“It’s silly, but I didn’t have time to get you anything else. It’s a boutonnière. For your jacket.” She wiped her face again before taking in his jeans, t-shirt, and obvious lack of jacket, with a perfectly miserable smile. “Of course, I never considered that you wouldn’t be wearing a jacket in your own home.” She sighed and shook her head. “Happy birthday, Ty. I’m so sorry for the intrusion.”
He took the box from her and gazed unseeingly at the sweet arrangement of flowers within. He didn’t know what to do. What to say. He had lost his customary cool. Shocking even himself in the process, and he wasn’t sure how to fix it.
“Vicki—” He tried again. Maybe the words would come to him. Something that would miraculously negate all the ugly things he had said moments before. But nothing came and all he was left with was, “Thank you.”
Vicki nodded and turned back toward the elevator without another word.
Chance glared at him—great, Ty would have to deal with that now too—and followed her.
Ty watched them step into the elevator, hoping that she would look at him again, wanting to smile at her, to show her he hadn’t meant what he’d said. Hoping she would somehow see how sorry he was, and how desperately he wanted her to stay so that they could talk this through. But she didn’t look at him again, and when the elevator doors slid shut, Ty was left feeling utterly gutted.
“He shouldn’t have said those things,” Chance muttered awkwardly, once they were standing outside the frosted glass door to the penthouse. “I’m sorry, Vicki.”
“You have nothing to apologize for. I was out of line. I’m the one who’s sorry. I shouldn’t have insisted you take me down there. I put you in an awkward position. I behaved like the spoilt brat that you all probably think I am. Ty was right to call me out on it.”
“None of us think that of you. You’re one of the nicest people I’ve ever had the pleasure of working with.”
“I was a total bitch in the beginning,” she reminded him.
“Nah, even back then, I thought you were entertaining as hell. You weren’t, aren’t, like some of the others we’re tasked to watch. You weren’t being a diva. And you very quickly adjusted and went out of your way to make things easier for us. The point is, Ty was out of line. You didn’t deserve that.”
“I kind of did,” she said, with a small smile. “He’s more private than you are, Chance. And having me show up at his home was an intrusion of the worst kind. I should have called him. Or asked him about it on Monday. But I was so angry. Honestly, I was more pissed off with Miles. I shouldn’t have projected that onto you. Or Ty. Please don’t let this silliness ruin Ty’s birthday. Everything will be back to normal on Monday.”

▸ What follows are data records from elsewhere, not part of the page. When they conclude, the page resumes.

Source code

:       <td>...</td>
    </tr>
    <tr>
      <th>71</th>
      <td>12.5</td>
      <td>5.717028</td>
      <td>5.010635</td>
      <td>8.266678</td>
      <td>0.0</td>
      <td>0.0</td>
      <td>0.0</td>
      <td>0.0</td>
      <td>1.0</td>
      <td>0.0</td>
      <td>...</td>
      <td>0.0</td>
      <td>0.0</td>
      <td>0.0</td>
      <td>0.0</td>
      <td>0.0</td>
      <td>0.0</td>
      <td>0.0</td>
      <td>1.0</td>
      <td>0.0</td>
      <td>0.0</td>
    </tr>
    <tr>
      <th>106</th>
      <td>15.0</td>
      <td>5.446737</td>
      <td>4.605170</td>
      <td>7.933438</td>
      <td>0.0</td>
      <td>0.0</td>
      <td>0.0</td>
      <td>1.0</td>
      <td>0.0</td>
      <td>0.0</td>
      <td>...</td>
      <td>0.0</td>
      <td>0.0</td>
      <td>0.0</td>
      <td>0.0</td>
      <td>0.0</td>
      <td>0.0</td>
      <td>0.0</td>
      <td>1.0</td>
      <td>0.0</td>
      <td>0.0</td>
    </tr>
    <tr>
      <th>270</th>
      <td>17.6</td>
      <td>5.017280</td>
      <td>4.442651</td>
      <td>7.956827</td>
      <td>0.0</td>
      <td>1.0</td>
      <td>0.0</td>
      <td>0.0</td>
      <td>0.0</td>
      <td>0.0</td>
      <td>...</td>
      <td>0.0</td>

Vicki very much doubted that. Nothing would ever be the same again. She had meant every word she’d said to both Ty and Chance. She should not have intruded. It was unforgivable. She had behaved like a child and deserved every home truth Ty had levelled at her. The problem was, she wished it were different.
She wished she was more than a job to him. Wished she was a part of that private life he cherished so much. But it didn’t matter how hard she wished for something; she couldn’t make the man like her. Or want to willingly spend time with her. And she had to face up to that reality.
“Go have fun,” she urged Chance. “I’ll see you tomorrow.”
He nodded and after checking the penthouse—Hugh was spending the weekend at Stephen’s—he left her alone with her roiling thoughts.
“What the fuck, mate?” Chance laid into Ty the second the latter opened the door. “She didn’t bloody deserve that.”
Ty rubbed the back of his neck as he stepped aside to allow the man into his apartment.
“It just pissed me off when she came in here guns blazing like that. And what the fuck were you doing, divulging my private information to a client?”
“No, she was right, it’s fucking weird you never once mentioned that you live in the same damned building as her. How the hell was I supposed to know it was some big, classified secret?”
Ty glared at his friend and jabbed a finger into his chest. “Just because you blab your every last thought to your principals, doesn’t mean I do the same. She’s not my friend, she doesn’t need to know the details of my life.”
“You’ve shadowed her for fifteen months, fuckhead.” Chance poked him back. They were practically nose to nose now, trading furious glares. “You sit in her store up to six days a week and you’ve seen her around her friends and employees. How do you learn all the intimate aspects of her life, without revealing any of your own?”